The new owner of the marina, Great Salt Pond Marina Property LLC, a unit of Cranston-based Procaccianti Companies, insists that the previous owner, Joseph Grillo, is representing himself in the litigation. The Procaccianti Companies operates the marina as a new subsidiary, TPG Marinas.

“In terms of the recent mediation, neither TPG Marinas or its affiliates are parties to the prior owner’s ongoing litigation. Their full attention is directed towards addressing the many deferred maintenance issues that exist at the property,” Annie Mulholland, spokesperson for TPG Marinas, told ecoRI News.

Private mediation
Supreme Court Chief Justice Paul Suttell told Channel 10’s Gene Valicenti that the MOU between Champlin’s and CRMC was a private mediation and not the result of the court’s mediation program.

Prentiss said the judge makes an important point because CRMC, Champlin’s, and Williams have been implying that the MOU was done through an official court process. “It had nothing to do with the court,” he said. “It was a private transaction. It wasn’t a mediation because not all of the parties were there.”

Prentiss is perplexed that the MOU was approved by the CRMC board Dec. 29, six days after Grillo sold the marina to the Procaccianti Companies.

“Nobody really knows,” he said. “This is a black box; this took place behind a black curtain.”

Prentiss concurred with Neronha’s complaint that there is no evidence that the MOU addresses the environmental risks as there was in 2011, when CRMC used those risks to deny the expansion.
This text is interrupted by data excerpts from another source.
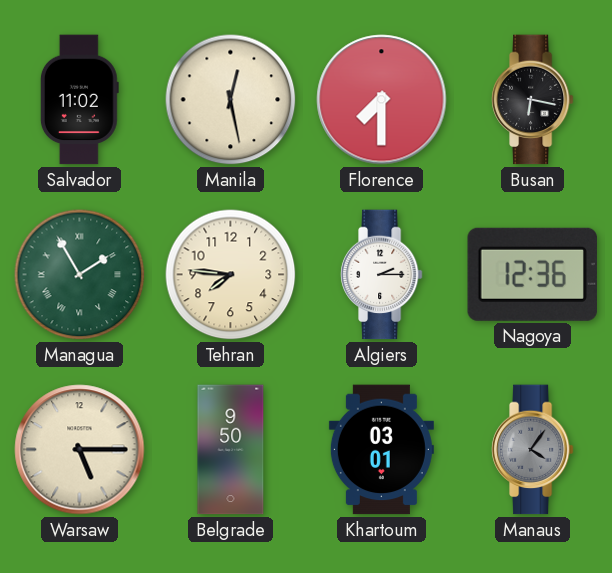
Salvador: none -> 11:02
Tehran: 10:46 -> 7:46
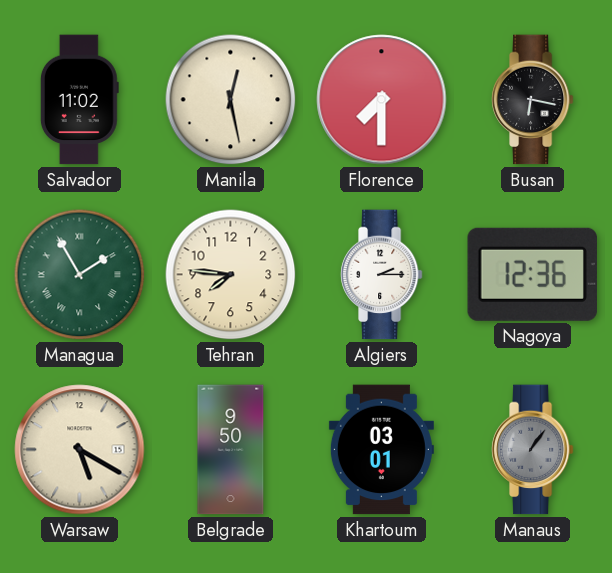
Warsaw: 5:15 -> 5:20
Manaus: 4:06 -> 1:06
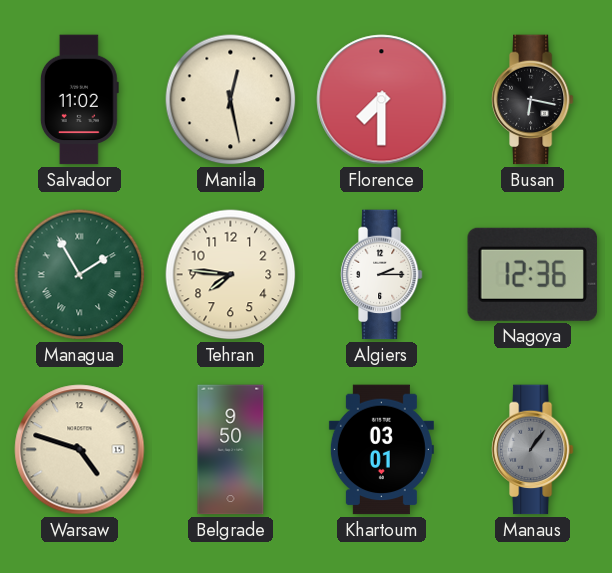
Warsaw: 5:20 -> 4:48
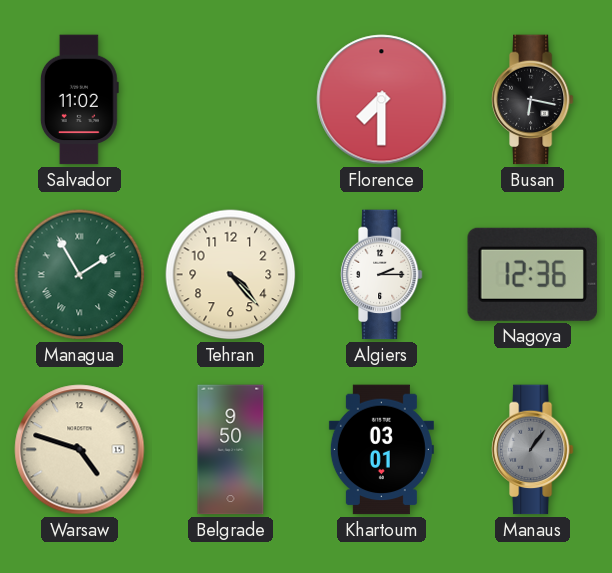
Manila: 12:28 -> none
Tehran: 7:46 -> 4:23
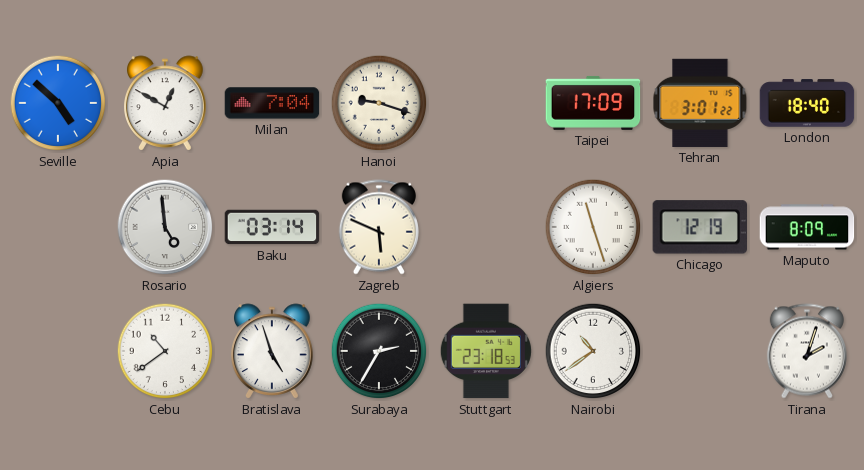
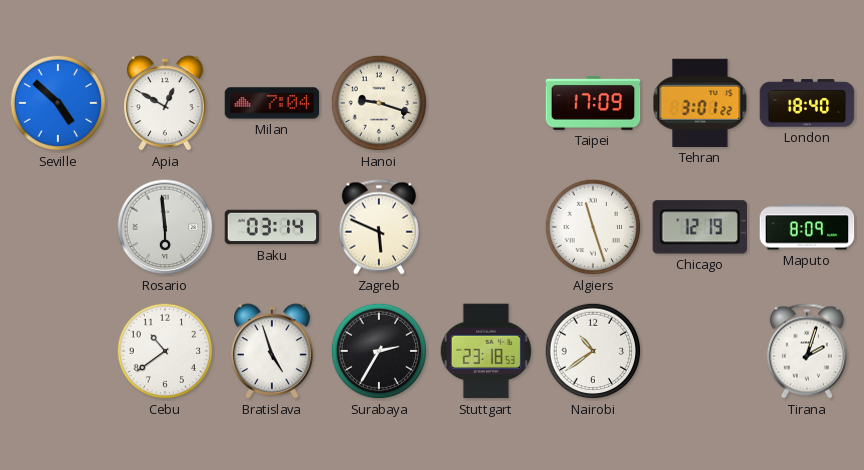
Rosario: 4:59 -> 5:59
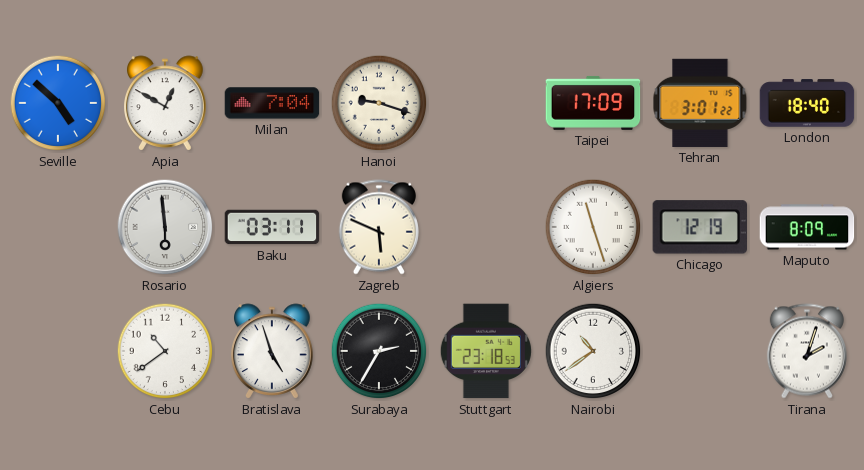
Baku: 03:14 -> 03:11
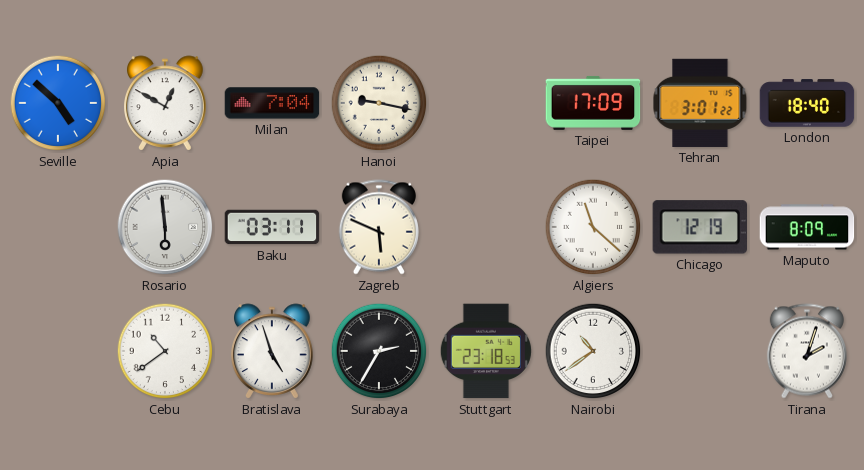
Hanoi: 9:18 -> 9:17
Algiers: 11:27 -> 11:22
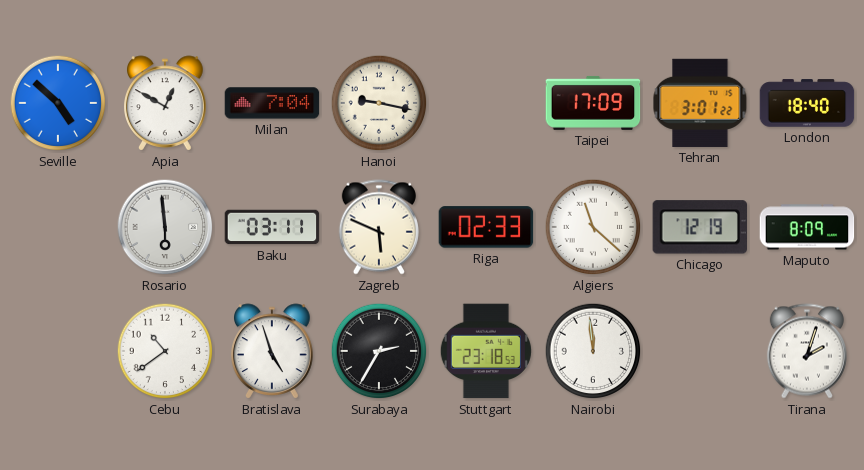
Riga: none -> 02:33
Nairobi: 10:39 -> 11:59
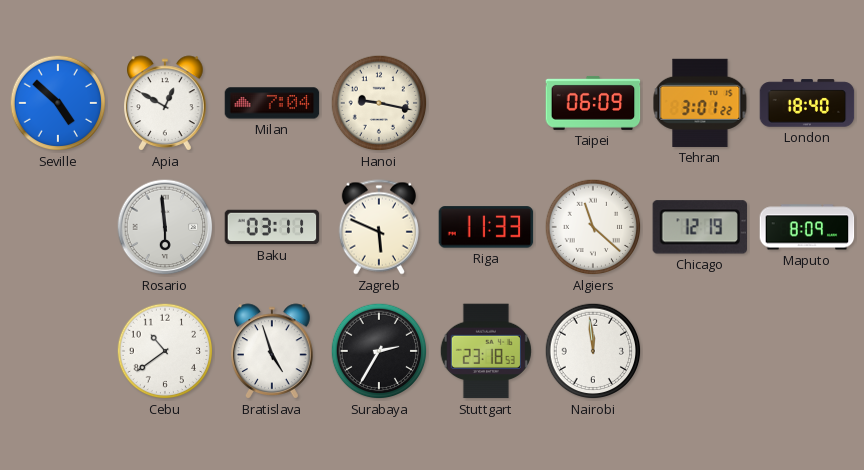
Taipei: 17:09 -> 06:09
Riga: 02:33 -> 11:33
Tirana: 2:03 -> none
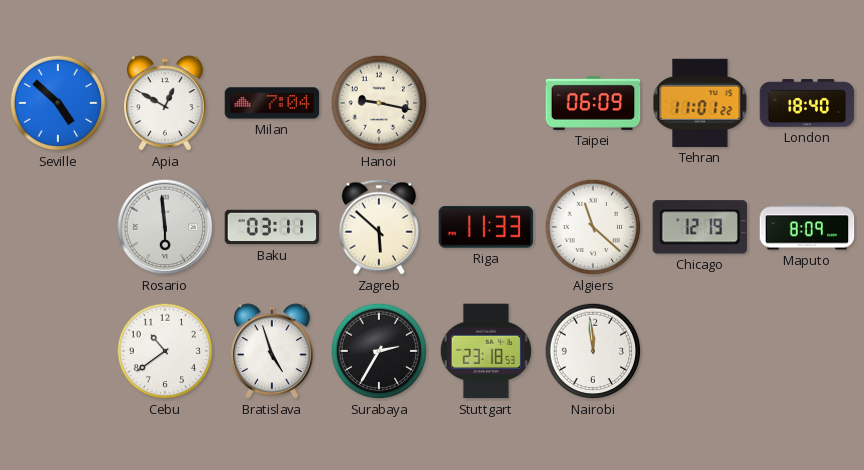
Tehran: 3:01 -> 11:01
Zagreb: 5:49 -> 5:52
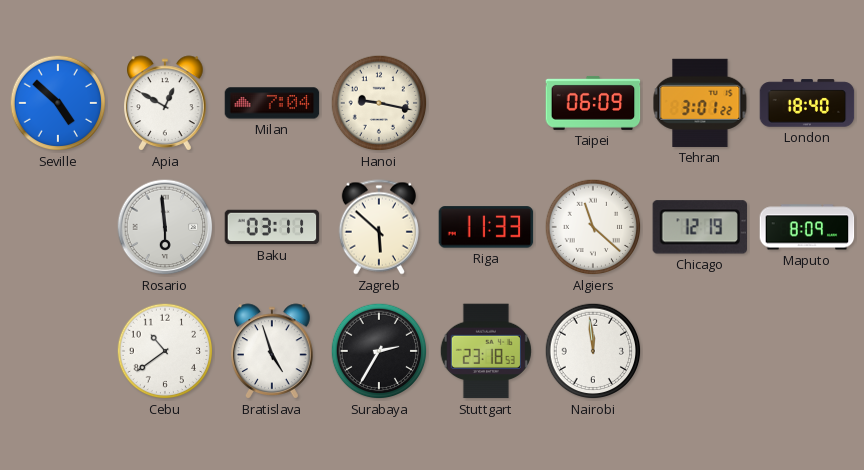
Tehran: 11:01 -> 3:01
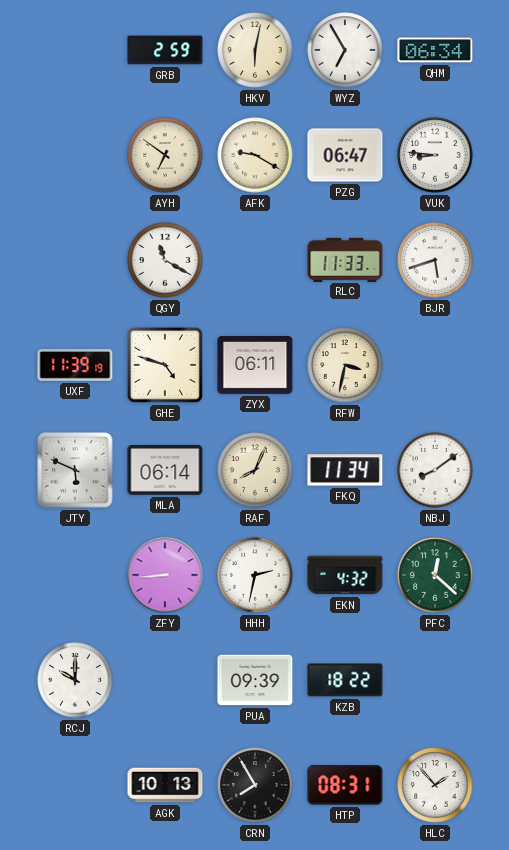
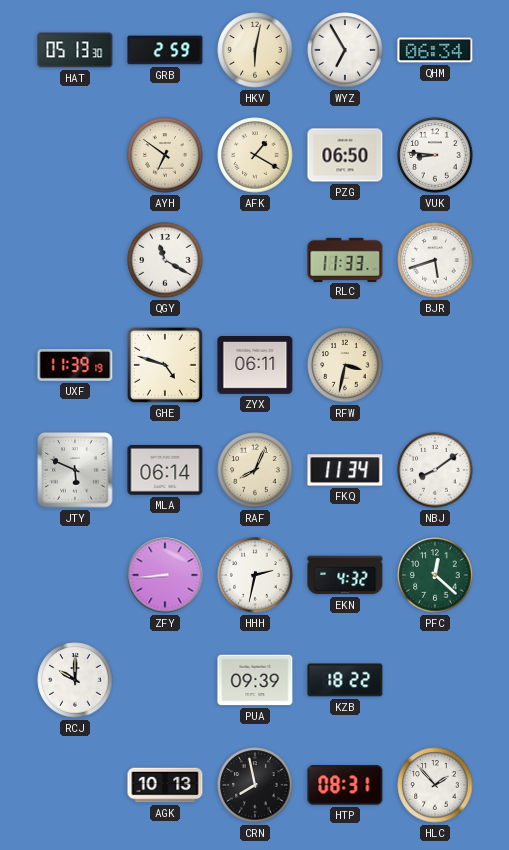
HAT: none -> 05:13
AFK: 9:20 -> 1:20
PZG: 06:47 -> 06:50
CRN: 7:55 -> 7:58
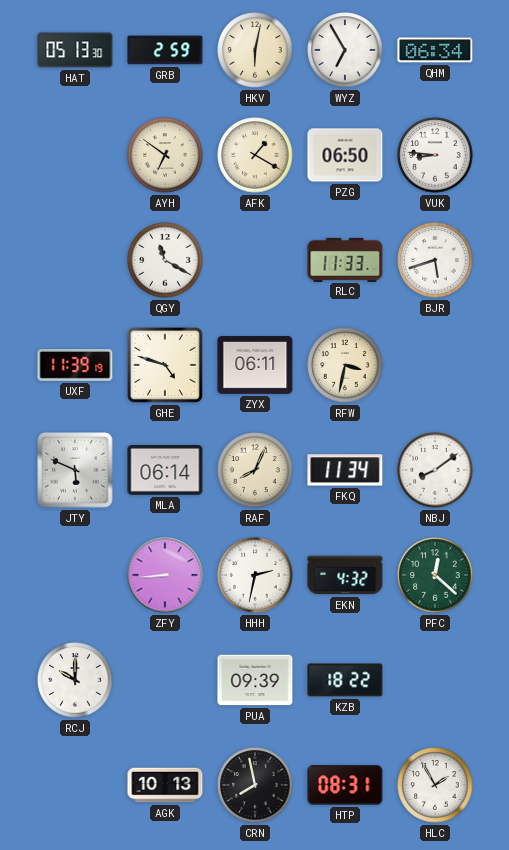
HLC: 1:53 -> 1:55
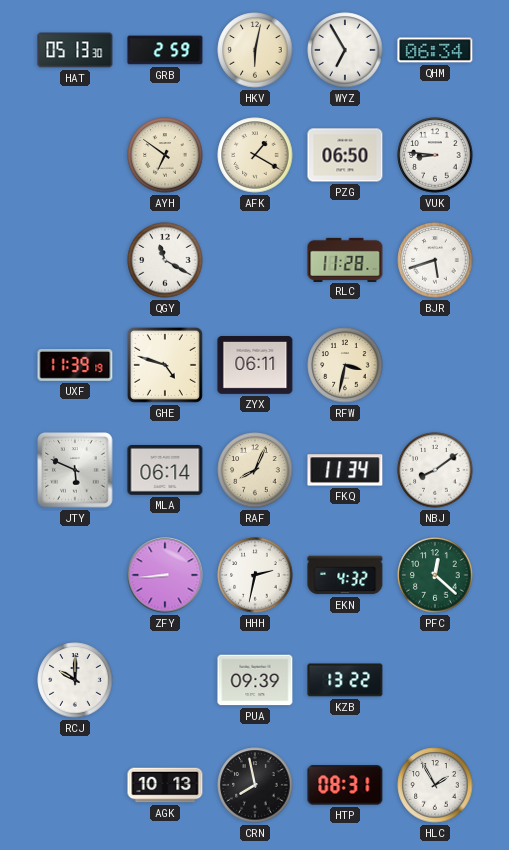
RLC: 11:33 -> 11:28
KZB: 18:22 -> 13:22
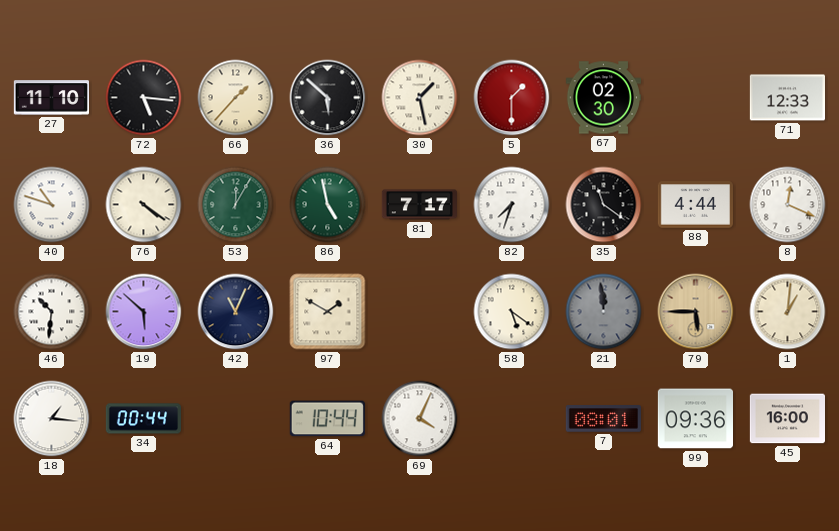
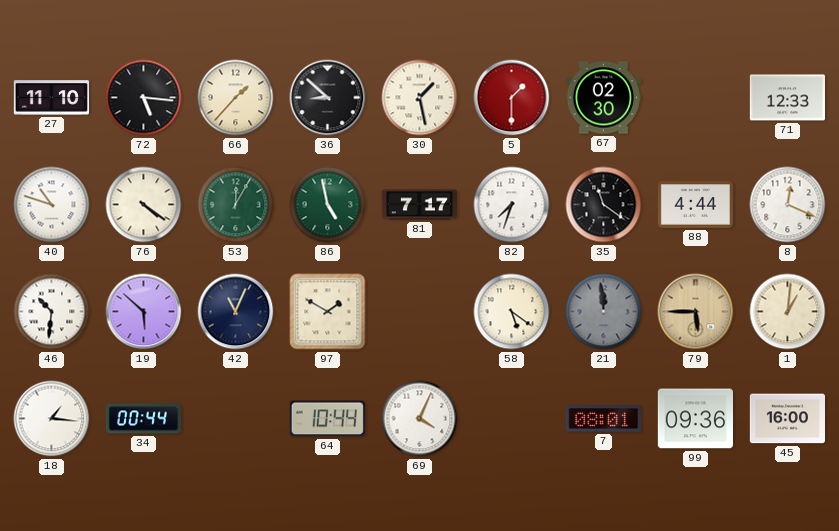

“How does the CRMC change its mind without any evidence?” Prentiss asked. “Everything about this case is odd.”

Adding to the controversy is the reappointment of three members to the CRMC board by Gov. Gina Raimondo on her way out of office. The candidates — chair Jennifer Cervenka, Donald Gomez, and Coia — have been tabled since the day their reappointments were scheduled to be voted on by the full Senate.

Senate leaders paused the nominees because of Neronha’s concerns about CMRC’s jurisdiction in the MOU process and his assertion that the agency failed to adhere to its own regulations and procedures.

“Three CRMC appointments remain on the desk,” according to Greg Pare, the Senate’s director of communications.